What is Delegated Legislation?
It is law made by some person or body, other than Parliament but with the authority of Parliament.
Authority is usually laid down in a " Parent Act" of Parliament, also known as the Enabling Act. It creates a framework of the law, and then delegates power to others, to make more detailed laws in that area.
Orders in Council...
Orders in Council, are laws made by the Privy council.
The Privy council= Politicians, Senior Judges, Members of Royal Family.
This type of Delegated legislation, allows government to make laws without! going through Parliament.

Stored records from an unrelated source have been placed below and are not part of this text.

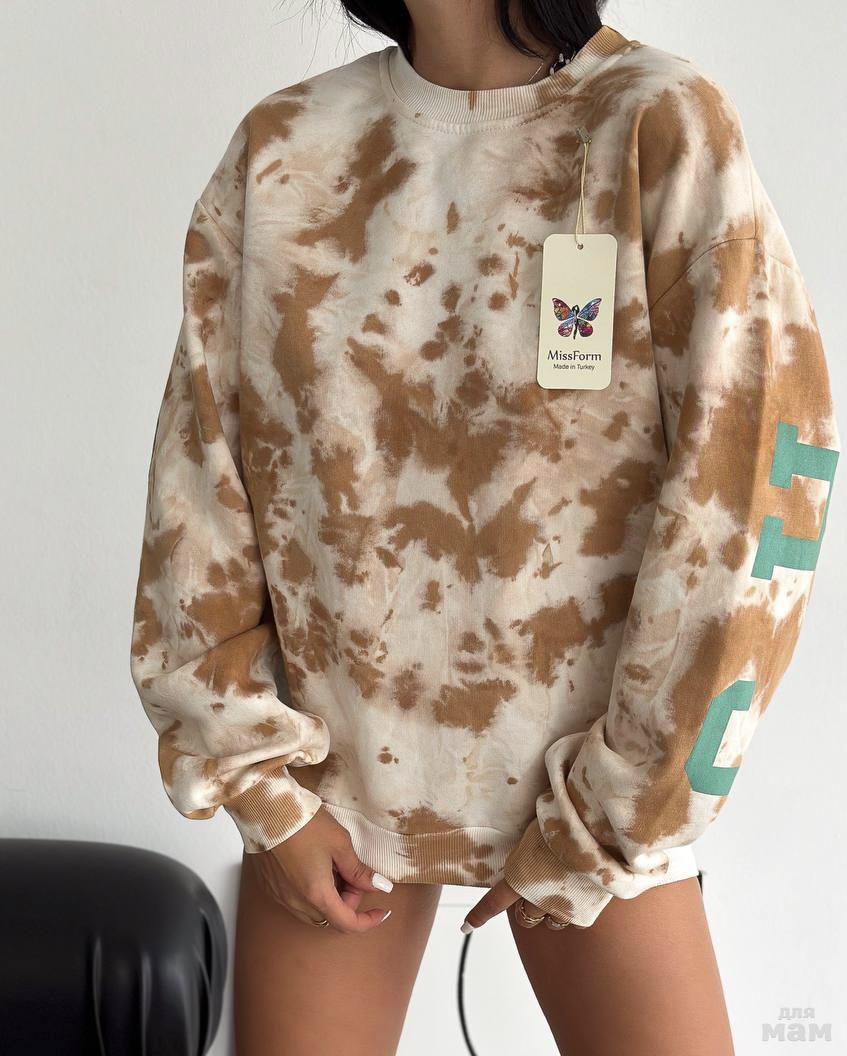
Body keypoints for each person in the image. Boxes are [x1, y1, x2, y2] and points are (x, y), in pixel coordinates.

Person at [129, 2, 839, 1053]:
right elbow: (201, 488)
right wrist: (262, 791)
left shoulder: (655, 122)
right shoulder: (284, 149)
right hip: (333, 799)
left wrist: (614, 813)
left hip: (593, 791)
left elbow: (756, 484)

Order in Council can be used to:
- Bring an act into force.
- Used to implement emergency legislation.
( Emergency Parent Act 1920) ---> E.g Foot & mouth crisis 2001- Privy council used that EPA to ban movement of live stock.)
- Deal with foreign affairs.
- Deal with national affairs.
Statutory instruments are, rules and regulations made by, Government minister, to do with, their specific area of responsibility.
E.g. Minister for transport, will be able to deal with necessary road traffic regulations.
Road traffic act 1988, enabled Minister for transport, to amend seatbelt laws.
Statutory instruments can be used to:
- Update an act.
- Bring an act/ part of an act into force.
Statutory instruments. > Major method of law making.
> 3000 brought in each year.
1. Can be made by local authorities, to cover matters in their area.
E.g. Many local by-laws will involve traffic control, such as parking restrictions.
2. Can be made by public corporations and certain companies, for matters within their jurisdiction, which involve the public.
E.g. Bodies such as British railways, can enforce rules about public behaviour, on their premises, such as, drinking.
Controls- Initial Controls
Consultation-> Experts are usually consulted, before Delegated Legislation is passed, therefore, technical details should be okay.
Publication-> All Delegated Legislation is available for public scrutiny.
LIMITATIONS OF INITIAL CONTROLS
- Too much Delegated Legislation, 3000 statutory instruments made alone each year.
- Few people look up and read about Delegated Legislation.
Controls- Parliamentary Controls
- Small number of statutory instruments, will be subject to affirmative resolutions.
- Statutory instrument will not! become law unless, specifically approved by Parliament
- The need for affirmative resolution will be included in the enabling act.
E.g Affirmative resolution is required before new or revised police codes of practice. Under the Police and Criminal evidence act, 1984 can come into force.
- Most other statutory instruments will be subject to Negative Resolutions
- The statute will become law, unless rejected by Parliament, within 40 days.
Scrutiny Committee- Aka- Joint scrutiny committee
- Reviews all statutory instruments.
- Then draws attention, to both houses of Parliament, to points that need further consideration.
- Can only report findings, has no power to alter ANY! statutory instruments.
Controls- Judicial Controls
Judicial controls Aka Court controls
1. Uses ultra-vires: Which are the orders court set, stating that Delegated legislation, goes beyond the powers, set in the enabling act.
2. Procedural ultra-vires: This is when court believes there is a problem, with the way the law was made.
E.g. Aylesbury Mushroom case, where mushroom farmers were not consulted about the new statute.
3. Substantive ultra-vires: This is when an enabling act didn't give powers too pass a specific Delegated legislation.
E.g. NUT case-> Access to higher pay for teachers went beyond powers given under Education act 1996.
- It saves parliamentry time.
- Technical expertise.
- Allows consultation.
- Quick law making.
- Easy to amend.
- It takes law making away from democratic elected house of commons.
- Large volume of Delegated legislation is made, so it is difficult to discuss, what present law is.
- Delegated legislation may be worded obscurly so it is hard to understand.